Aim of the task: Reproduce each line of the records below word for word, keeping every field name and value unchanged.

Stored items

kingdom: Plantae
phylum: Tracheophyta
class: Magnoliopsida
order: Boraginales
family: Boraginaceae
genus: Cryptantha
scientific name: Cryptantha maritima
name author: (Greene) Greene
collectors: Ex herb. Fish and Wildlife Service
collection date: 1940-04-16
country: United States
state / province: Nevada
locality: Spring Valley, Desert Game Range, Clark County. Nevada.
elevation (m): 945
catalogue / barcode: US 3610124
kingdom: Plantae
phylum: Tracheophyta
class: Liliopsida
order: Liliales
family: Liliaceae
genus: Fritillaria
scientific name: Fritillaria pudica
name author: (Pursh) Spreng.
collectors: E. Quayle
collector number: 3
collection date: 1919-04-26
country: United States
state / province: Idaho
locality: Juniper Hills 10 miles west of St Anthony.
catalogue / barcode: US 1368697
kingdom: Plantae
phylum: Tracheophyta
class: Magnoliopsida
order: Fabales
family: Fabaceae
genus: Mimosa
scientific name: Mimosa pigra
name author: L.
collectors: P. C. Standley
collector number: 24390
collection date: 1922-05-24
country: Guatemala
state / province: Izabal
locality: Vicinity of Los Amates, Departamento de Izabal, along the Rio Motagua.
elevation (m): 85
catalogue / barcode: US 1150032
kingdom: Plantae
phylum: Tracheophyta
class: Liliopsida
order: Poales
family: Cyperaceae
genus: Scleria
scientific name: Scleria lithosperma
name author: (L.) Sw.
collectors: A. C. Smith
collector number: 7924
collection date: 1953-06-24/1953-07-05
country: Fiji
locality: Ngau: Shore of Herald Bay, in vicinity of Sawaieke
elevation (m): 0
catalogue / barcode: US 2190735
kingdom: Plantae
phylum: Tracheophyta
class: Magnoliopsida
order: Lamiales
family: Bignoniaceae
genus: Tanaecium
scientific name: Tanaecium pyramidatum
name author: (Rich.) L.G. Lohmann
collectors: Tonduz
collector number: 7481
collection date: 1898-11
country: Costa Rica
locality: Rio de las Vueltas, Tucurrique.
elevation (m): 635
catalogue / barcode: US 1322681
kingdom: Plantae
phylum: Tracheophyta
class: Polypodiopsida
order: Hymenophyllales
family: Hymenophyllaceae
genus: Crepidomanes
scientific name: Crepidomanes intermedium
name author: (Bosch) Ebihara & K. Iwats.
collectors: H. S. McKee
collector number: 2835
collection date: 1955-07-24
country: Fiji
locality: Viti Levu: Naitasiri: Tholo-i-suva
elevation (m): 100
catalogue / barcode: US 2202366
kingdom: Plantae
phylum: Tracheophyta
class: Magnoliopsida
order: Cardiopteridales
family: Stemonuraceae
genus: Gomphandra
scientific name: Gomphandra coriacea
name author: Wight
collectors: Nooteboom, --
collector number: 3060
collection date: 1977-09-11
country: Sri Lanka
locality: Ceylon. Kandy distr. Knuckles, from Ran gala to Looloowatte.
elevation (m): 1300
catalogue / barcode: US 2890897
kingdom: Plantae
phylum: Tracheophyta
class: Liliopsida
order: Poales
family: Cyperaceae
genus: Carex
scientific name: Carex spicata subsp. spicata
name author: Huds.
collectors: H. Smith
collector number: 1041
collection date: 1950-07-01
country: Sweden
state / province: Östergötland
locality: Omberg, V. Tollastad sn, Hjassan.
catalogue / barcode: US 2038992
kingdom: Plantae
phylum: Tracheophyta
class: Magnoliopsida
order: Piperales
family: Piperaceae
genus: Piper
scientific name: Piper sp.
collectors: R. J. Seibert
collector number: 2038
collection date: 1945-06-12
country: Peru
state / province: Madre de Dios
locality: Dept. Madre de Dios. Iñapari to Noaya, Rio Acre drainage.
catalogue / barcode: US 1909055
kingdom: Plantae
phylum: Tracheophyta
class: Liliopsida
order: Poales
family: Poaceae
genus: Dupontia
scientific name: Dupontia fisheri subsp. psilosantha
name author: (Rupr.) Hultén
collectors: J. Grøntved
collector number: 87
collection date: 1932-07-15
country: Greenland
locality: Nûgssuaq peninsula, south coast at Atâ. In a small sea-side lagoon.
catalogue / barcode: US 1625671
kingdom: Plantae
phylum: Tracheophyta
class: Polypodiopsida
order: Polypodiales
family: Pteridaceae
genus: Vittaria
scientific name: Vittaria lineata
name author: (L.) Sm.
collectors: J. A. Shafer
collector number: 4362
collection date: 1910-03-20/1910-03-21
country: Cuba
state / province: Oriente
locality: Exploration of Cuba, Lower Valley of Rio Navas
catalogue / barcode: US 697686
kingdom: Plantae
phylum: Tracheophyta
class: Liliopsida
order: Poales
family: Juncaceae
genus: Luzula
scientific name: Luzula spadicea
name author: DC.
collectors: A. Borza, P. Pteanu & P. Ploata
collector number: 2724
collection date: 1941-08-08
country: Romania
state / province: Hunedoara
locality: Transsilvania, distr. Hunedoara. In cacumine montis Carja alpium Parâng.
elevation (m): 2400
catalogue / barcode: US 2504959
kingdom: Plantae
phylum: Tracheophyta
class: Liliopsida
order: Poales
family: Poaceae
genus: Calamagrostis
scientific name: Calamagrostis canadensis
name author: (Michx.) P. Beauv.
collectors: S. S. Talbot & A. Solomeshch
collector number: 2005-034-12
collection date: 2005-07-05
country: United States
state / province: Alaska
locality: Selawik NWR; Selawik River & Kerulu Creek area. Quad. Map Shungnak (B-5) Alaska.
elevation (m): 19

Final result:
kingdom: Plantae
phylum: Tracheophyta
class: Magnoliopsida
order: Boraginales
family: Boraginaceae
genus: Cryptantha
scientific name: Cryptantha maritima
name author: (Greene) Greene
collectors: Ex herb. Fish and Wildlife Service
collection date: 1940-04-16
country: United States
state / province: Nevada
locality: Spring Valley, Desert Game Range, Clark County. Nevada.
elevation (m): 945
catalogue / barcode: US 3610124
kingdom: Plantae
phylum: Tracheophyta
class: Liliopsida
order: Liliales
family: Liliaceae
genus: Fritillaria
scientific name: Fritillaria pudica
name author: (Pursh) Spreng.
collectors: E. Quayle
collector number: 3
collection date: 1919-04-26
country: United States
state / province: Idaho
locality: Juniper Hills 10 miles west of St Anthony.
catalogue / barcode: US 1368697
kingdom: Plantae
phylum: Tracheophyta
class: Magnoliopsida
order: Fabales
family: Fabaceae
genus: Mimosa
scientific name: Mimosa pigra
name author: L.
collectors: P. C. Standley
collector number: 24390
collection date: 1922-05-24
country: Guatemala
state / province: Izabal
locality: Vicinity of Los Amates, Departamento de Izabal, along the Rio Motagua.
elevation (m): 85
catalogue / barcode: US 1150032
kingdom: Plantae
phylum: Tracheophyta
class: Liliopsida
order: Poales
family: Cyperaceae
genus: Scleria
scientific name: Scleria lithosperma
name author: (L.) Sw.
collectors: A. C. Smith
collector number: 7924
collection date: 1953-06-24/1953-07-05
country: Fiji
locality: Ngau: Shore of Herald Bay, in vicinity of Sawaieke
elevation (m): 0
catalogue / barcode: US 2190735
kingdom: Plantae
phylum: Tracheophyta
class: Magnoliopsida
order: Lamiales
family: Bignoniaceae
genus: Tanaecium
scientific name: Tanaecium pyramidatum
name author: (Rich.) L.G. Lohmann
collectors: Tonduz
collector number: 7481
collection date: 1898-11
country: Costa Rica
locality: Rio de las Vueltas, Tucurrique.
elevation (m): 635
catalogue / barcode: US 1322681
kingdom: Plantae
phylum: Tracheophyta
class: Polypodiopsida
order: Hymenophyllales
family: Hymenophyllaceae
genus: Crepidomanes
scientific name: Crepidomanes intermedium
name author: (Bosch) Ebihara & K. Iwats.
collectors: H. S. McKee
collector number: 2835
collection date: 1955-07-24
country: Fiji
locality: Viti Levu: Naitasiri: Tholo-i-suva
elevation (m): 100
catalogue / barcode: US 2202366
kingdom: Plantae
phylum: Tracheophyta
class: Magnoliopsida
order: Cardiopteridales
family: Stemonuraceae
genus: Gomphandra
scientific name: Gomphandra coriacea
name author: Wight
collectors: Nooteboom, --
collector number: 3060
collection date: 1977-09-11
country: Sri Lanka
locality: Ceylon. Kandy distr. Knuckles, from Ran gala to Looloowatte.
elevation (m): 1300
catalogue / barcode: US 2890897
kingdom: Plantae
phylum: Tracheophyta
class: Liliopsida
order: Poales
family: Cyperaceae
genus: Carex
scientific name: Carex spicata subsp. spicata
name author: Huds.
collectors: H. Smith
collector number: 1041
collection date: 1950-07-01
country: Sweden
state / province: Östergötland
locality: Omberg, V. Tollastad sn, Hjassan.
catalogue / barcode: US 2038992
kingdom: Plantae
phylum: Tracheophyta
class: Magnoliopsida
order: Piperales
family: Piperaceae
genus: Piper
scientific name: Piper sp.
collectors: R. J. Seibert
collector number: 2038
collection date: 1945-06-12
country: Peru
state / province: Madre de Dios
locality: Dept. Madre de Dios. Iñapari to Noaya, Rio Acre drainage.
catalogue / barcode: US 1909055
kingdom: Plantae
phylum: Tracheophyta
class: Liliopsida
order: Poales
family: Poaceae
genus: Dupontia
scientific name: Dupontia fisheri subsp. psilosantha
name author: (Rupr.) Hultén
collectors: J. Grøntved
collector number: 87
collection date: 1932-07-15
country: Greenland
locality: Nûgssuaq peninsula, south coast at Atâ. In a small sea-side lagoon.
catalogue / barcode: US 1625671
kingdom: Plantae
phylum: Tracheophyta
class: Polypodiopsida
order: Polypodiales
family: Pteridaceae
genus: Vittaria
scientific name: Vittaria lineata
name author: (L.) Sm.
collectors: J. A. Shafer
collector number: 4362
collection date: 1910-03-20/1910-03-21
country: Cuba
state / province: Oriente
locality: Exploration of Cuba, Lower Valley of Rio Navas
catalogue / barcode: US 697686
kingdom: Plantae
phylum: Tracheophyta
class: Liliopsida
order: Poales
family: Juncaceae
genus: Luzula
scientific name: Luzula spadicea
name author: DC.
collectors: A. Borza, P. Pteanu & P. Ploata
collector number: 2724
collection date: 1941-08-08
country: Romania
state / province: Hunedoara
locality: Transsilvania, distr. Hunedoara. In cacumine montis Carja alpium Parâng.
elevation (m): 2400
catalogue / barcode: US 2504959
kingdom: Plantae
phylum: Tracheophyta
class: Liliopsida
order: Poales
family: Poaceae
genus: Calamagrostis
scientific name: Calamagrostis canadensis
name author: (Michx.) P. Beauv.
collectors: S. S. Talbot & A. Solomeshch
collector number: 2005-034-12
collection date: 2005-07-05
country: United States
state / province: Alaska
locality: Selawik NWR; Selawik River & Kerulu Creek area. Quad. Map Shungnak (B-5) Alaska.
elevation (m): 19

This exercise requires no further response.